— User interface change data —

-*-*-

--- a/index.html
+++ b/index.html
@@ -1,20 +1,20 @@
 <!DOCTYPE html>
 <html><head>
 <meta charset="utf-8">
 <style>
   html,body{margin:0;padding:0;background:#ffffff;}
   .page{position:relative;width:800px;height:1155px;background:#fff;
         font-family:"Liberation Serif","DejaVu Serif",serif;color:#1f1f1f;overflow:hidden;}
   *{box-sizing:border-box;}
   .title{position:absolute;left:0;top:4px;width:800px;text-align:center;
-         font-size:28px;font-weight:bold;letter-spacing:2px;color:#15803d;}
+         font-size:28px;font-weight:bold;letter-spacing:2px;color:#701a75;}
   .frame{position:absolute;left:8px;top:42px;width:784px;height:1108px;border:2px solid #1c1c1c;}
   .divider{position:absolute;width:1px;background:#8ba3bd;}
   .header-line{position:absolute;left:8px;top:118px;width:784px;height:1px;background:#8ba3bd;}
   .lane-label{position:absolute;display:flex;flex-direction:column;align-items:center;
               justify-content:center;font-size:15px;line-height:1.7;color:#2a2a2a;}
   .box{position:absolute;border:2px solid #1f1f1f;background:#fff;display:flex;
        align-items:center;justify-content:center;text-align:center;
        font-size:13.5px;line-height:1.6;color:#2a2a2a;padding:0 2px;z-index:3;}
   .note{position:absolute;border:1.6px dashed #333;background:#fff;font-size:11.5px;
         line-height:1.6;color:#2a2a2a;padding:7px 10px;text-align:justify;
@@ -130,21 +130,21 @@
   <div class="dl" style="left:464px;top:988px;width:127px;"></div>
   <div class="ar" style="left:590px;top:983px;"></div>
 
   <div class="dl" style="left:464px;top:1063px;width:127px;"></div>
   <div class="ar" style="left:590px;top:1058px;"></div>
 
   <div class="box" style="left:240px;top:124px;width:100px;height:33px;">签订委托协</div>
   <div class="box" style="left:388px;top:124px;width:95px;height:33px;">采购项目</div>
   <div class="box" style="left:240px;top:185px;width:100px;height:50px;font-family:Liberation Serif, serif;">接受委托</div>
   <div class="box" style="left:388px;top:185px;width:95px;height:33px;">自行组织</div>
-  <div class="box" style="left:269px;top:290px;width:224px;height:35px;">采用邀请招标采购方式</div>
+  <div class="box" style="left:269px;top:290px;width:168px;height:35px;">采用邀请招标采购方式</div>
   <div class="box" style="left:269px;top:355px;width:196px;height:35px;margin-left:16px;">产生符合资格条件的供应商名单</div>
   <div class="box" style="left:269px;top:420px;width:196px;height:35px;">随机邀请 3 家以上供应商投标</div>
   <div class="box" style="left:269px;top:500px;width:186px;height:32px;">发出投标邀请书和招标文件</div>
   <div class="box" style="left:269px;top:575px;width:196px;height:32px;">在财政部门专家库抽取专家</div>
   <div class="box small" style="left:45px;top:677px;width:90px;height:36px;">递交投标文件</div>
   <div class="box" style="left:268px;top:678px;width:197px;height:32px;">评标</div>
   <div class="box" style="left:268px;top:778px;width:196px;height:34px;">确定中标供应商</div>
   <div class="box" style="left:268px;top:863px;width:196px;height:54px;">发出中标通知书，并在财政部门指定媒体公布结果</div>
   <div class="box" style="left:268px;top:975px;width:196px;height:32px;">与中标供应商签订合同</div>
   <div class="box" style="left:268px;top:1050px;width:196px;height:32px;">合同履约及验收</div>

-*-*-

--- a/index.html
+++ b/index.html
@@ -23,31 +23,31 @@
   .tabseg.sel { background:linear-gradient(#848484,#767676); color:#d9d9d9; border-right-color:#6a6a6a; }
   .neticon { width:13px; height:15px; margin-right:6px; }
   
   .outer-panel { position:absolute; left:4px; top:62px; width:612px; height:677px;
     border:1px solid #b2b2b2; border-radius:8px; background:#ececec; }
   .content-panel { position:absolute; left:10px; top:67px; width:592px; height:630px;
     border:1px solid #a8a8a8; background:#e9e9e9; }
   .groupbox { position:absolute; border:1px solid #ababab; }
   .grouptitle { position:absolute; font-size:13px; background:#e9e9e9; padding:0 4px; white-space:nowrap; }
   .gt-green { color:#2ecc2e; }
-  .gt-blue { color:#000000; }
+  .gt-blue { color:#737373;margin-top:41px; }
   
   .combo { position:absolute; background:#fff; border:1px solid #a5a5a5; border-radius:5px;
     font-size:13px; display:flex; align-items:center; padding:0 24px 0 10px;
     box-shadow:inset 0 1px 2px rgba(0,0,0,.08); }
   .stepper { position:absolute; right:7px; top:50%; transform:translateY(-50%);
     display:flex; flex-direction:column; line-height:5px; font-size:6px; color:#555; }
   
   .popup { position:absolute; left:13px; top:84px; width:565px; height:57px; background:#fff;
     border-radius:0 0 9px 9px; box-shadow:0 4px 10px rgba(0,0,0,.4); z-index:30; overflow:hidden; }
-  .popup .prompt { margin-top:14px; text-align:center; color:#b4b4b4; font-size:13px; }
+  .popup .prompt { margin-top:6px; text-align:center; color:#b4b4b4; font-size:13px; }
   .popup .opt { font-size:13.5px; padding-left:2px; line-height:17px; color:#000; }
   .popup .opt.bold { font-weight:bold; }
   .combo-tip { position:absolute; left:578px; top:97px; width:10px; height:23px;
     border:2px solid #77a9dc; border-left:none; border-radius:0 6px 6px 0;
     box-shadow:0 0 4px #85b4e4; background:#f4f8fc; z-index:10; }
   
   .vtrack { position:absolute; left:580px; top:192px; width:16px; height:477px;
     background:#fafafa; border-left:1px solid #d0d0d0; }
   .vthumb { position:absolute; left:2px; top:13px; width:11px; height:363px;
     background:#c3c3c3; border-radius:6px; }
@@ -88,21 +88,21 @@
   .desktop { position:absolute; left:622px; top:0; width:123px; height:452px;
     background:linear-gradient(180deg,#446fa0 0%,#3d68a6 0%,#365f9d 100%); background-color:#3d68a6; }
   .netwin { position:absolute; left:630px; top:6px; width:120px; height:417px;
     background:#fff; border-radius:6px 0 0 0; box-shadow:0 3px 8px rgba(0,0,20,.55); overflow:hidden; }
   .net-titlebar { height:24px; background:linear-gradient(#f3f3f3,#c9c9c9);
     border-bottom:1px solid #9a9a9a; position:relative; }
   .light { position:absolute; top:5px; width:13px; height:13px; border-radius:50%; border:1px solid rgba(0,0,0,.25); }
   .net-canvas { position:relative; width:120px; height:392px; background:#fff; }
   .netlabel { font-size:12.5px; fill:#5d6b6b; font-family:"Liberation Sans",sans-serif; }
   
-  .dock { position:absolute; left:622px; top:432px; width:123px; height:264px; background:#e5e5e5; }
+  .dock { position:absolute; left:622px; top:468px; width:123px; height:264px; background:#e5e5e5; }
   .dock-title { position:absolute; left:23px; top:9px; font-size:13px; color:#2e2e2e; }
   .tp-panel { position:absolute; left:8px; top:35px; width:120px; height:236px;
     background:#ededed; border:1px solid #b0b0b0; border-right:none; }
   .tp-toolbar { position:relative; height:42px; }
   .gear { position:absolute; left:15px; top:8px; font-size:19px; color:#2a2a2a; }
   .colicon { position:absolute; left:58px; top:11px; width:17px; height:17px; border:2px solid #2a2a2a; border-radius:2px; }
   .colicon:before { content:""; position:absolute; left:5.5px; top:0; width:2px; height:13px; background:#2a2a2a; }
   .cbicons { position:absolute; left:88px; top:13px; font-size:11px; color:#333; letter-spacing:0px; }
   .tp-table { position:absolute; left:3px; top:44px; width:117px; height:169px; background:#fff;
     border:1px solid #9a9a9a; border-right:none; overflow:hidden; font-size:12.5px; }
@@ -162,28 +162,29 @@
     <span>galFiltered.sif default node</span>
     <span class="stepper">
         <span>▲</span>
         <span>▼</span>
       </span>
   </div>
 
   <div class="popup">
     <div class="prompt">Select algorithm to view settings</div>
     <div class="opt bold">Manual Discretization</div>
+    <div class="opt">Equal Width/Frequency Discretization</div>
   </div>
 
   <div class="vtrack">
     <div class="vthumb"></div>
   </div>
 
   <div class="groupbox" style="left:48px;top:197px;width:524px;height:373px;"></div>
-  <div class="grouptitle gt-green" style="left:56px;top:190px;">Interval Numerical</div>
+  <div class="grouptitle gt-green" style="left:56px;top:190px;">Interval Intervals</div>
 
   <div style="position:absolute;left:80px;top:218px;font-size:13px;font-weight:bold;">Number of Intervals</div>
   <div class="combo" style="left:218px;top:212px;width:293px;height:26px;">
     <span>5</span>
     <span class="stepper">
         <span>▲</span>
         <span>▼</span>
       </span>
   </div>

-*-*-

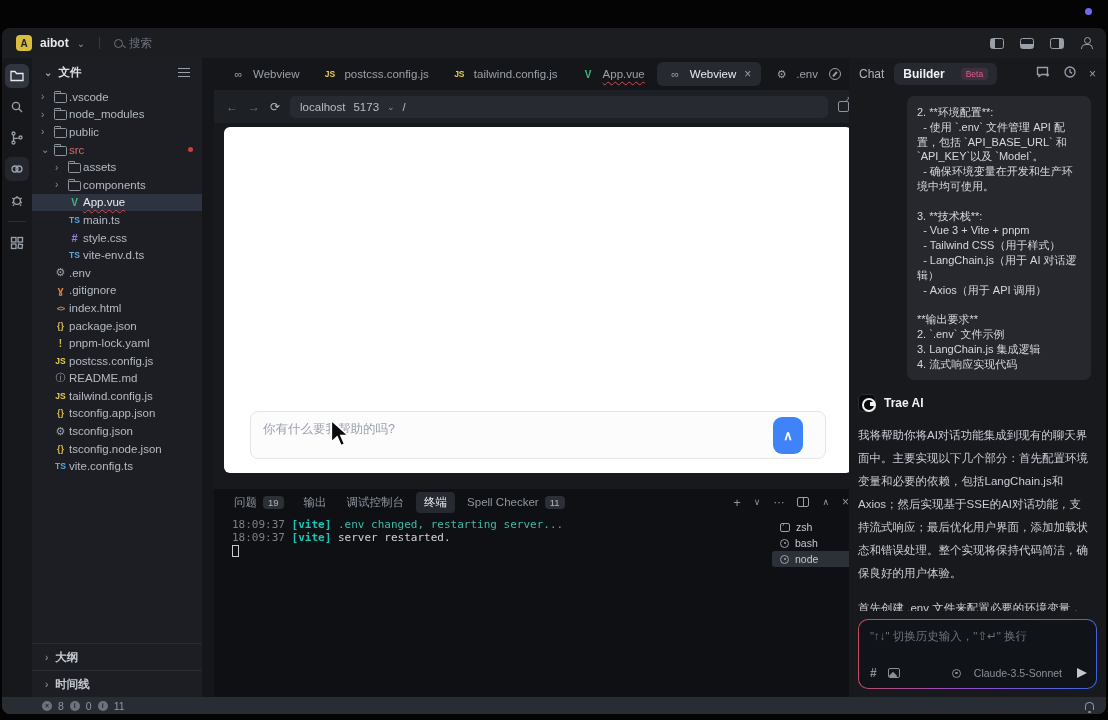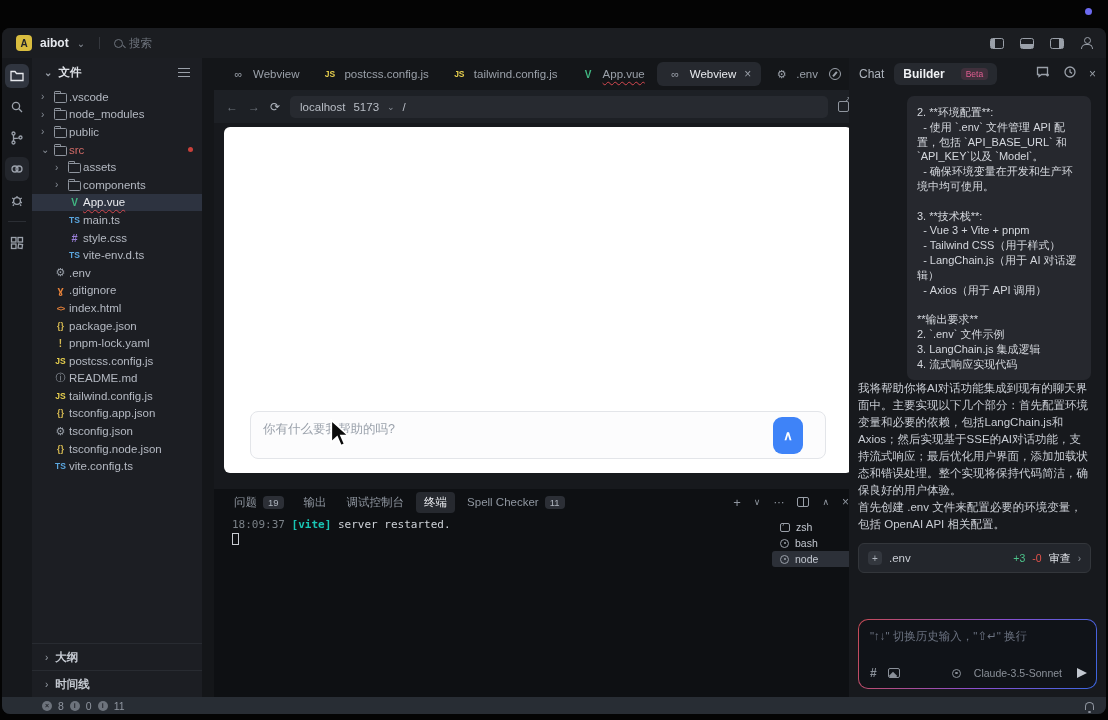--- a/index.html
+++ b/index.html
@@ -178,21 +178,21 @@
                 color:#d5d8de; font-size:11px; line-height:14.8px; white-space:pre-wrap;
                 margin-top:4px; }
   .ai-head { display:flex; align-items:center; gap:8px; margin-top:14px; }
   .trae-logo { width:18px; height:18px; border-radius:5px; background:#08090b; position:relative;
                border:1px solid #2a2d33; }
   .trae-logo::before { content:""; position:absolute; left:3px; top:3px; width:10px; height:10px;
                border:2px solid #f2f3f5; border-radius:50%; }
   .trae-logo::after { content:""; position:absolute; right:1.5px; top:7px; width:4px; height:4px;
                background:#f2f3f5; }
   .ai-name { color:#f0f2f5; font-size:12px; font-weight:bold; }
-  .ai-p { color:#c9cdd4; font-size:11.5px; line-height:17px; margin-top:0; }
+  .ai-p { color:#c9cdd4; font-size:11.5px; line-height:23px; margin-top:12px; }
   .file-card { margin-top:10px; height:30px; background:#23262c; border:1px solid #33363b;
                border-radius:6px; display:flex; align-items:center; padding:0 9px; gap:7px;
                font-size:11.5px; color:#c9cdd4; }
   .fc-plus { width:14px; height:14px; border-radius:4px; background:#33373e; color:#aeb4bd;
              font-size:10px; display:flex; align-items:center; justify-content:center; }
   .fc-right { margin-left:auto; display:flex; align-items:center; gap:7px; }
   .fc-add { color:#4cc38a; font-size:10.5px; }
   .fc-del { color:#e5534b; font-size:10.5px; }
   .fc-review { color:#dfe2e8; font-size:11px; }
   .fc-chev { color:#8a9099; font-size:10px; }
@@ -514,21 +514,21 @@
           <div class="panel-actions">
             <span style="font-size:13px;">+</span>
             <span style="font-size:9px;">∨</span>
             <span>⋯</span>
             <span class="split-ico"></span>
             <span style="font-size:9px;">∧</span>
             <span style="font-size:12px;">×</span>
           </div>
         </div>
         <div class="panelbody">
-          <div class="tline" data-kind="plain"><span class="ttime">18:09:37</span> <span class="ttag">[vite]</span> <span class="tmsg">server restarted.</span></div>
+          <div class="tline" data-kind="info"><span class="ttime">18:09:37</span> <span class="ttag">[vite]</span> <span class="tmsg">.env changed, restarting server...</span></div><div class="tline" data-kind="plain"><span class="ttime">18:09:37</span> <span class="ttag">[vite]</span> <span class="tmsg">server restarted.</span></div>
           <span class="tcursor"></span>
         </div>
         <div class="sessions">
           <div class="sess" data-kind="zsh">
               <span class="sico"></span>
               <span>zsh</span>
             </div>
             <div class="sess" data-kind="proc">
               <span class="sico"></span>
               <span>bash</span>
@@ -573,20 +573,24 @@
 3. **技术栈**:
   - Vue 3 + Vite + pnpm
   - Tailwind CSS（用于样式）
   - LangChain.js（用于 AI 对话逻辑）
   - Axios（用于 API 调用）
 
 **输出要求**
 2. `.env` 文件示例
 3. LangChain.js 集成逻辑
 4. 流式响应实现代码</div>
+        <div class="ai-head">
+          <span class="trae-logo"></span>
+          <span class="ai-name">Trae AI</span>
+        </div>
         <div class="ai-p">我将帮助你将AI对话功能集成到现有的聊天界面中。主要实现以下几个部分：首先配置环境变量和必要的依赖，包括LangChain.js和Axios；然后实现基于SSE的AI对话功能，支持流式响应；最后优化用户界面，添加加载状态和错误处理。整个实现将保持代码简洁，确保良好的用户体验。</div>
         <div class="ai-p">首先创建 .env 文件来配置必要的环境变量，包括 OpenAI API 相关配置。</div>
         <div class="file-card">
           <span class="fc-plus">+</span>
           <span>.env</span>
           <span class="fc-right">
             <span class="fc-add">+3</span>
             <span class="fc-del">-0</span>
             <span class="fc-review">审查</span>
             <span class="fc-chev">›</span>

-*-*-

— Your assignment —
Would you please copy all lines in the data that contain the word "column"?

— The answer —
   .lane-label{position:absolute;display:flex;flex-direction:column;align-items:center;
     display:flex; flex-direction:column; line-height:5px; font-size:6px; color:#555; }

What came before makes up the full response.